What is expected ▸
Return every line of the material below verbatim, leaving out the pictures.

=== Data listing ===

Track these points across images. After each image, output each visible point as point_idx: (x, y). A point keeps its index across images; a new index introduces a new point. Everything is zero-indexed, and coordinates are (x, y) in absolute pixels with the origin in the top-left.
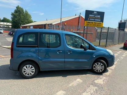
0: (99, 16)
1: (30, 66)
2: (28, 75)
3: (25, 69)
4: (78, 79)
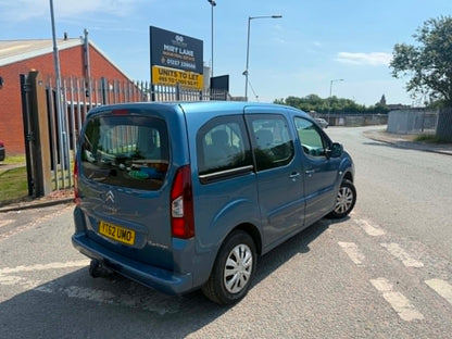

===

Response to this exercise ▸
Track these points across images. After each image, output each visible point as point_idx: (x, y). A point keeps its index across images; a new index introduces a new point. Everything is zero-indexed, and coordinates are (x, y) in absolute pixels with the origin in the top-left.
0: (99, 16)
1: (30, 66)
2: (28, 75)
3: (25, 69)
4: (78, 79)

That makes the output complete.